7.1.4. Summary of important metrics#

The classification_report_imbalanced will compute a set of metrics per class and summarize it in a table. The parameter output_dict allows to get a string or a Python dictionary. This dictionary can be reused to create a Pandas dataframe for instance.

The bottom row (i.e “avg/total”) contains the weighted average by the support (i.e column “sup”) of each column.

Note that the weighted average of the class recalls is also known as the classification accuracy.

7.2. Pairwise metrics#

The imblearn.metrics.pairwise submodule implements pairwise distances that are available in scikit-learn while used in some of the methods in imbalanced-learn.

7.2.1. Value Difference Metric#

The class ValueDifferenceMetric is implementing the Value Difference Metric proposed in [SW86]. This measure is used to compute the proximity of two samples composed of only categorical values.

Given a single feature, categories with similar correlation with the target vector will be considered closer. Let’s give an example to illustrate this behaviour as given in [WM97]. X will be represented by a single feature which will be some color and the target will be if a sample is whether or not an apple:

>>> import numpy as np
>>> X = np.array(["green"] * 10 + ["red"] * 10 + ["blue"] * 10).reshape(-1, 1)
>>> y = ["apple"] * 8 + ["not apple"] * 5 + ["apple"] * 7 + ["not apple"] * 9 + ["apple"]

In this dataset, the categories “red” and “green” are more correlated to the target y and should have a smaller distance than with the category “blue”. We should this behaviour. Be aware that we need to encode the X to work with numerical values:

>>> from sklearn.preprocessing import OrdinalEncoder
>>> encoder = OrdinalEncoder(dtype=np.int32)
>>> X_encoded = encoder.fit_transform(X)

Now, we can compute the distance between three different samples representing the different categories:

>>> from imblearn.metrics.pairwise import ValueDifferenceMetric
>>> vdm = ValueDifferenceMetric().fit(X_encoded, y)
>>> X_test = np.array(["green", "red", "blue"]).reshape(-1, 1)
>>> X_test_encoded = encoder.transform(X_test)
>>> vdm.pairwise(X_test_encoded)
array([[0.  ,  0.04,  1.96],
       [0.04,  0.  ,  1.44],
       [1.96,  1.44,  0.  ]])

We see that the minimum distance happen when the categories “red” and “green” are compared. Whenever comparing with “blue”, the distance is much larger.

Mathematical formulation

The distance between feature values of two samples is defined as:

\[\delta(x, y) = \sum_{c=1}^{C} |p(c|x_{f}) - p(c|y_{f})|^{k} \ ,\]

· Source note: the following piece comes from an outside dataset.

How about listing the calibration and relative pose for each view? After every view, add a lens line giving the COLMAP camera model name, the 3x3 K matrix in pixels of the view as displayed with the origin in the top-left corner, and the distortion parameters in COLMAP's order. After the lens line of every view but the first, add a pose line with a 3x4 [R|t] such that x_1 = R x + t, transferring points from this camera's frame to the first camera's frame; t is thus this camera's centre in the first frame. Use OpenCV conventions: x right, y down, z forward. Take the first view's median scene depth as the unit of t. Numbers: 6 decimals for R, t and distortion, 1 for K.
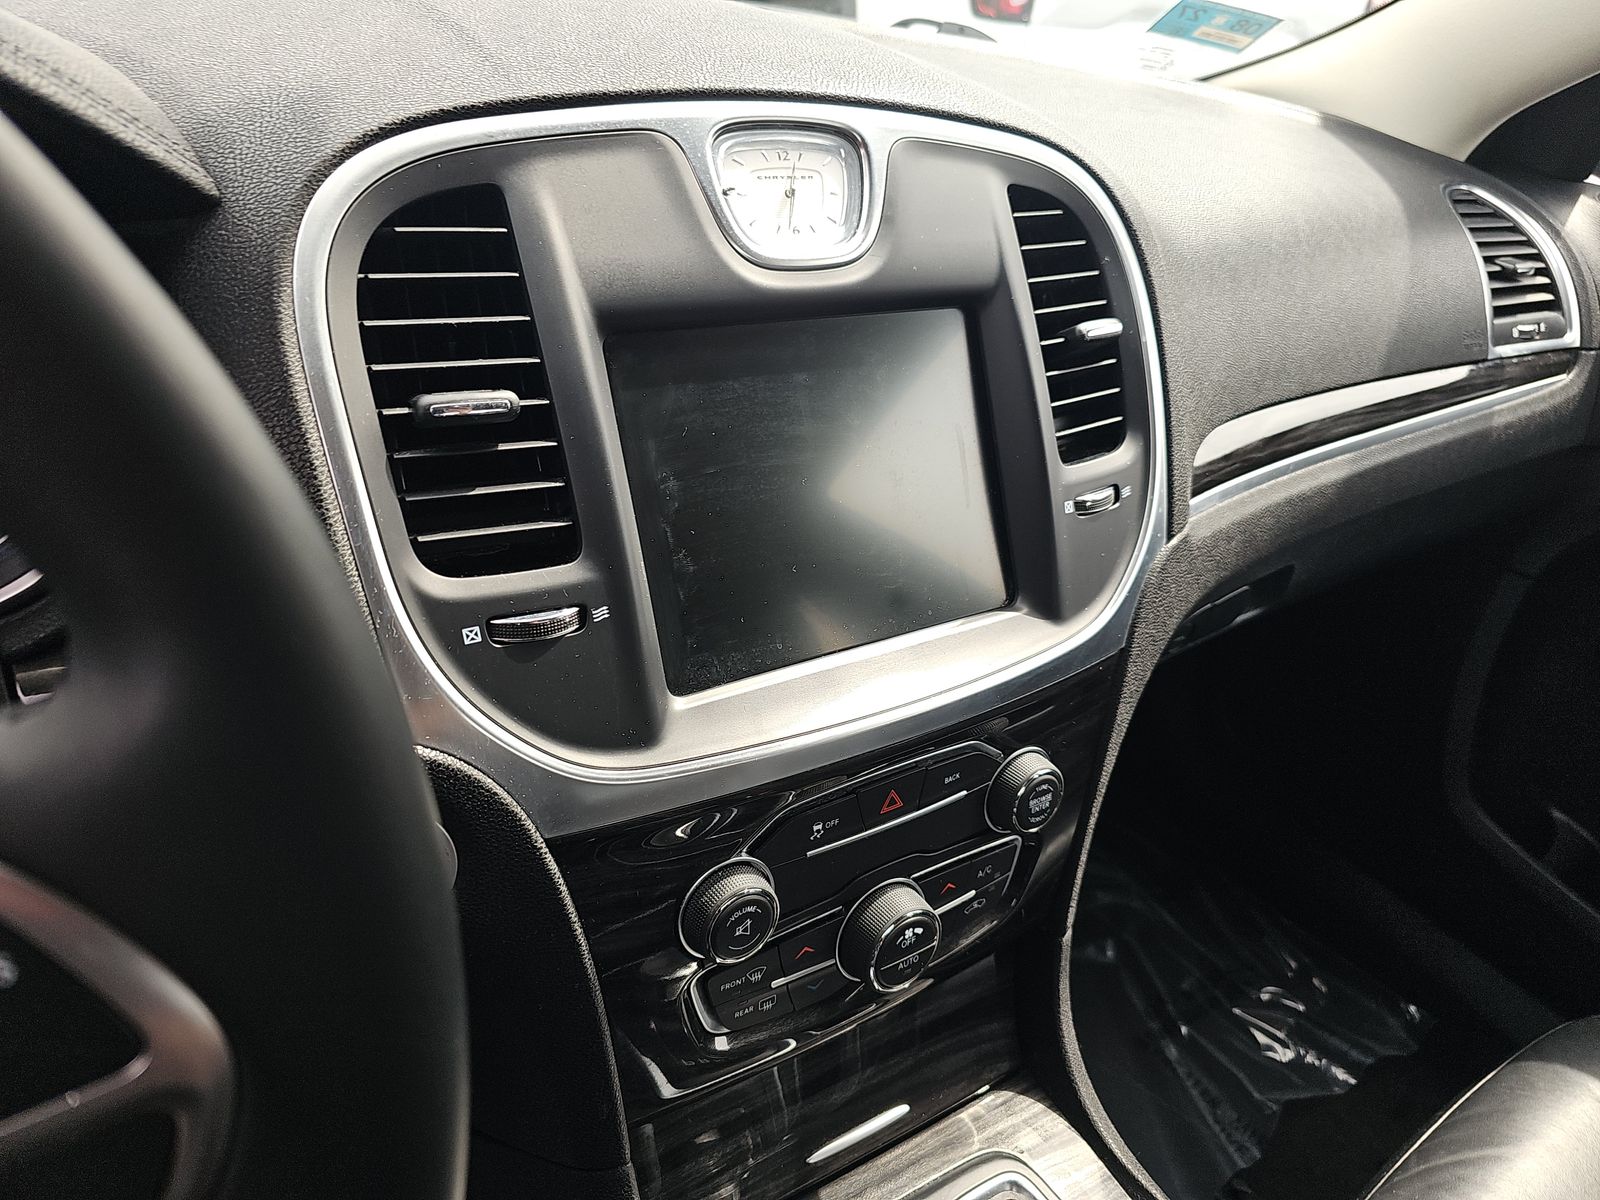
lens RADIAL K [[1071.3, 0, 798.1], [0, 1071.3, 602.0], [0, 0, 1]] dist [0.014001, -0.023379]
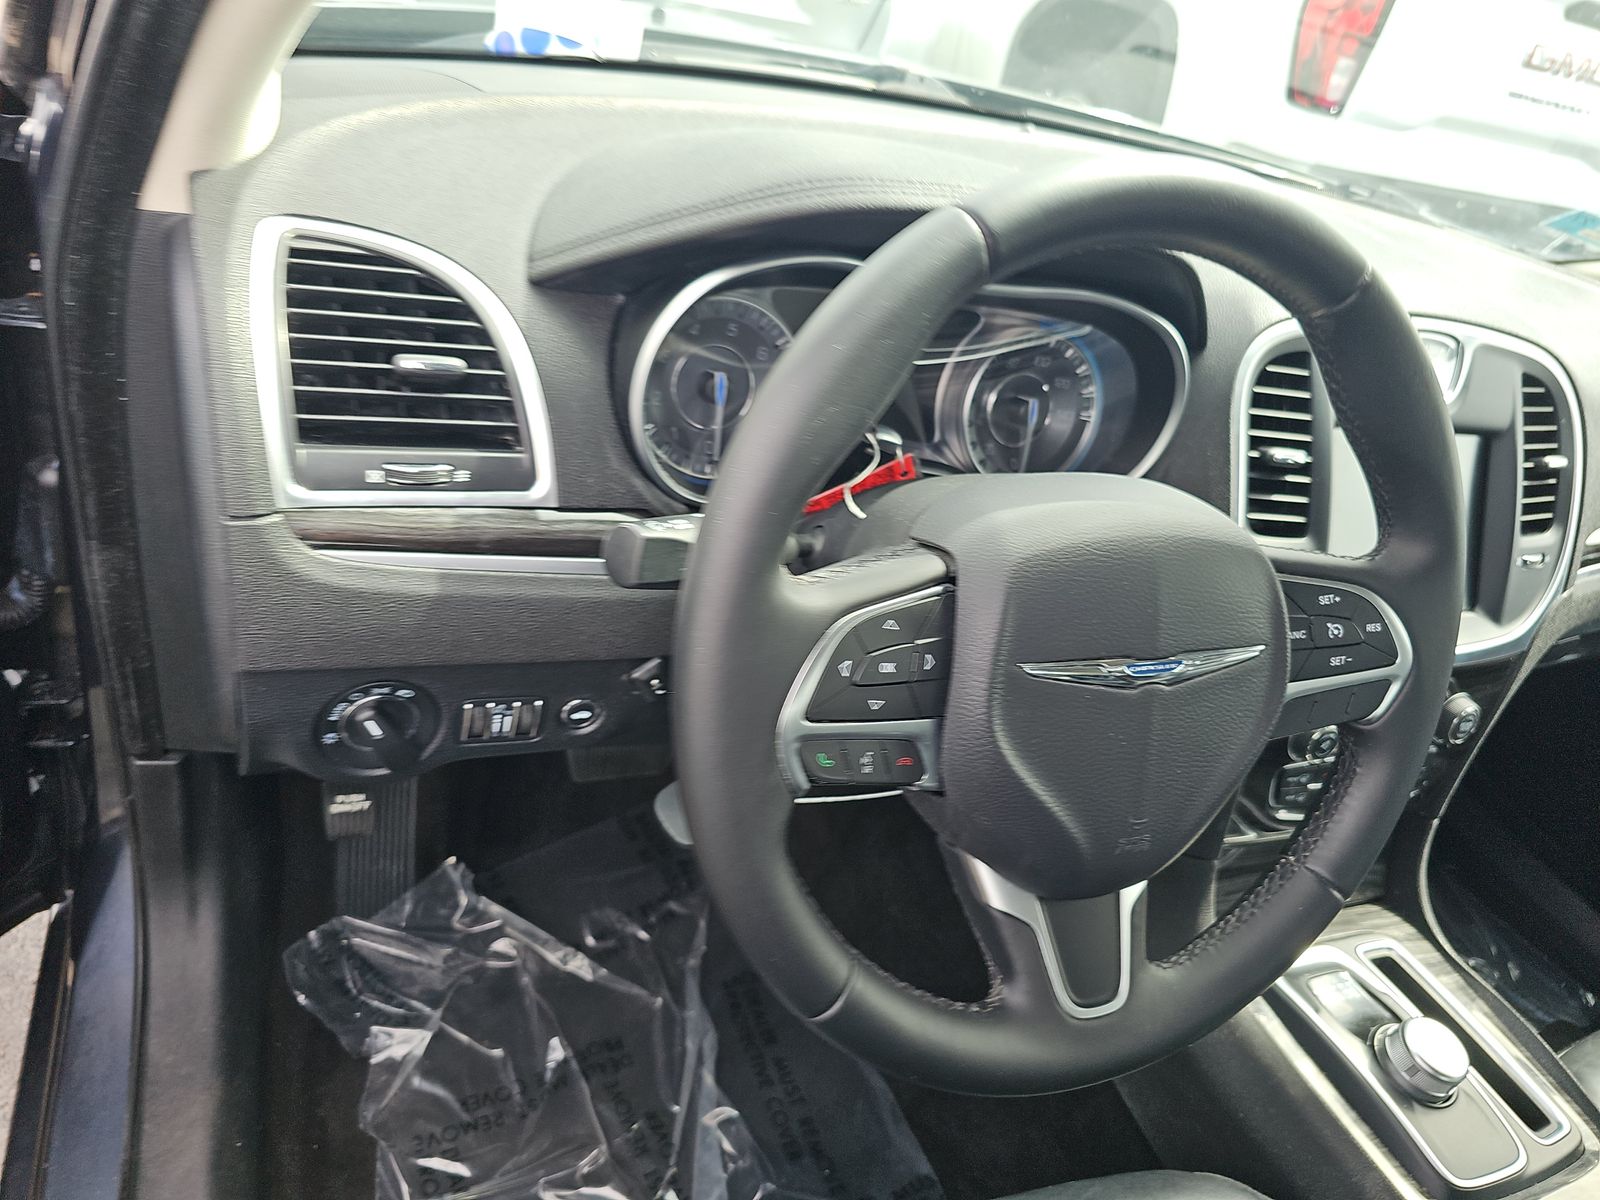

where \(x\) and \(y\) are two samples and \(f\) a given feature, \(C\) is the number of classes, \(p(c|x_{f})\) is the conditional probability that the output class is \(c\) given that the feature value \(f\) has the value \(x\) and \(k\) an exponent usually defined to 1 or 2.

The distance for the feature vectors \(X\) and \(Y\) is subsequently defined as:

\[\Delta(X, Y) = \sum_{f=1}^{F} \delta(X_{f}, Y_{f})^{r} \ ,\]

where \(F\) is the number of feature and \(r\) an exponent usually defined equal to 1 or 2.